L’associazione, all’inizio, era referente per tutte le Marche. Ora lo è solo per la nostra provincia (anche se spesso arrivano famiglie da fuori). Bussano alla sua porta per conoscenza o indirizzate da San Patrignano. Il contesto è simil comunitario ma solo diurno: nessuno dorme nella struttura. «Il nostro lavoro consiste nel dare strumenti alle famiglie e ai ragazzi. Pesaro non è un’isola felice, la cocaina è sommersa - va diretta Paola Uguccioni - E fin quando non arriva l’eroina pensano di stare tutti bene. Le famiglie arrivano devastate, con mille problemi annessi. E per salvare i ragazzi bisogna supportare la famiglia, renderla più forte. Perché quando scoppia la bomba in casa ci sono due strade: rimanere schiacciati o ricostruire mattone su mattone». 

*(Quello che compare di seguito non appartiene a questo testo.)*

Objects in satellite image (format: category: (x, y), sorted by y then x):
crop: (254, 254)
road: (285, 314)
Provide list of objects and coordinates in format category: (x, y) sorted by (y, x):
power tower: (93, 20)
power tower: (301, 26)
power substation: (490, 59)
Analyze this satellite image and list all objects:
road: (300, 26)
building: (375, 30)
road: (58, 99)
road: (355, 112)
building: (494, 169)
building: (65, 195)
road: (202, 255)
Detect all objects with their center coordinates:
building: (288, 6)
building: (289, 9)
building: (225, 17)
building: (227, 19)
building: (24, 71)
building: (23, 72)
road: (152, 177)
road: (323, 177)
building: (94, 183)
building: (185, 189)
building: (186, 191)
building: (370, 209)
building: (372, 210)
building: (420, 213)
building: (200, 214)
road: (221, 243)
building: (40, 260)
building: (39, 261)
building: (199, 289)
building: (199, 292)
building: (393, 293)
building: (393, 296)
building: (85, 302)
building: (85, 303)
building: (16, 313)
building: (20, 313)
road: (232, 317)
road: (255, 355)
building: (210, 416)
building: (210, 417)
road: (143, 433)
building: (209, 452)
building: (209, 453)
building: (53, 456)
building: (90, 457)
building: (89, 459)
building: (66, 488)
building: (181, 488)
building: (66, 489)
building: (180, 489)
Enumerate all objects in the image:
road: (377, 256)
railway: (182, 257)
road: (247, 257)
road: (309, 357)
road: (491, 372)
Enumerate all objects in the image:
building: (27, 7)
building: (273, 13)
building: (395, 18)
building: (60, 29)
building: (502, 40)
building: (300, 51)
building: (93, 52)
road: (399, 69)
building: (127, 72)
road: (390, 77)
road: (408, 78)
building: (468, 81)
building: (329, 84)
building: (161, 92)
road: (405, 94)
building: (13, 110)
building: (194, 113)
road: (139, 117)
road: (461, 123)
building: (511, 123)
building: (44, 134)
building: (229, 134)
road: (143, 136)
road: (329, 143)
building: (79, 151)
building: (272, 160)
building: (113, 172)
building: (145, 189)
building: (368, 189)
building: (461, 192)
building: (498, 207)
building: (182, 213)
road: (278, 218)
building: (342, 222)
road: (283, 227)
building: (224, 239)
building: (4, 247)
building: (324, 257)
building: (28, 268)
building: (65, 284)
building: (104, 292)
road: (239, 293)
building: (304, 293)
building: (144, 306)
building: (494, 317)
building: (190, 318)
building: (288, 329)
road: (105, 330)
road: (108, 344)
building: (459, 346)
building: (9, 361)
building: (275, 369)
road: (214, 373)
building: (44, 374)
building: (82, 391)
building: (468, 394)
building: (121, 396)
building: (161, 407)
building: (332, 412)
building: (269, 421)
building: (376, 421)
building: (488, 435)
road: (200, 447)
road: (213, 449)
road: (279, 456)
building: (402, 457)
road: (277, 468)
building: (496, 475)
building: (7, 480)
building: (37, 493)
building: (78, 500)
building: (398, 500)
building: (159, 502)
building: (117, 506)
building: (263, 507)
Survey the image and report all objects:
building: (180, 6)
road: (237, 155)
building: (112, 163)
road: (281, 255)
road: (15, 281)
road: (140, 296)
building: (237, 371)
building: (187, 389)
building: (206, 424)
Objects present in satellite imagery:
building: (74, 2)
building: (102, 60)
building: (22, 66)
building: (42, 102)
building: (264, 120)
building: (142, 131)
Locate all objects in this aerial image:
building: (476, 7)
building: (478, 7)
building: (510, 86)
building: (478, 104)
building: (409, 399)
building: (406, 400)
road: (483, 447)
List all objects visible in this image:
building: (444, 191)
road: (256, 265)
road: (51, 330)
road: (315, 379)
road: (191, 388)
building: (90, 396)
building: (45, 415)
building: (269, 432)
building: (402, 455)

La famiglia da sola non ce la può fare. «Anche perché a volte parliamo di ragazzini di 13-14 anni che fanno cose peggiore degli adulti. Alcol, droga, sesso: non c’è più pudore. Per 15 euro da spendere nella droga le ragazzine sui social fanno le cose più assurde - mette in guardia Paola Uguccioni -. Quando la famiglia è fortunata si accorge subito, viene da noi e chiede aiuto. Altre si vergognano, attendono i carabinieri alla porta. Spesso le famiglie concedono tutto ai figli, compreso un modo di vivere ovattato, senza giusti principi o l’ascolto necessario: a volte, invece, bisogna far conoscere il “dolore” ai figli». L’accusa: non è stata fatta una politica di informazione corretta. «Lo spinello è una droga leggera ma i nostri ragazzini, dall’oggi al domani, diventano violenti e assenti. Più i ragazzi o le ragazze? Ragazzi. Ma ultimamente c’è stato un incremento di ragazze con carico di problemi: per una ragazza è più facile rimediare la droga ed è più difficile da responsabilizzare»

Con il Covid anche le famiglie disattente, per incapacità o poco tempo, si sono ritrovate con la bomba dentro casa. «Hanno visto la vera faccia dei loro figli alle prese con il richiamo della droga. Ci sono casi di ragazzi positivi al Covid scappati di casa, genitori sotto ricatto, sfiniti. Noi, con le dovute precauzioni, non abbiamo mai chiuso tranne che nel marzo 2020. E i risultati ci sono: quando una famiglia si affida e prende fiducia dopo si arriva anche al ragazzo. Perché il ragazzo vede che la famiglia ha preso consapevolezza». 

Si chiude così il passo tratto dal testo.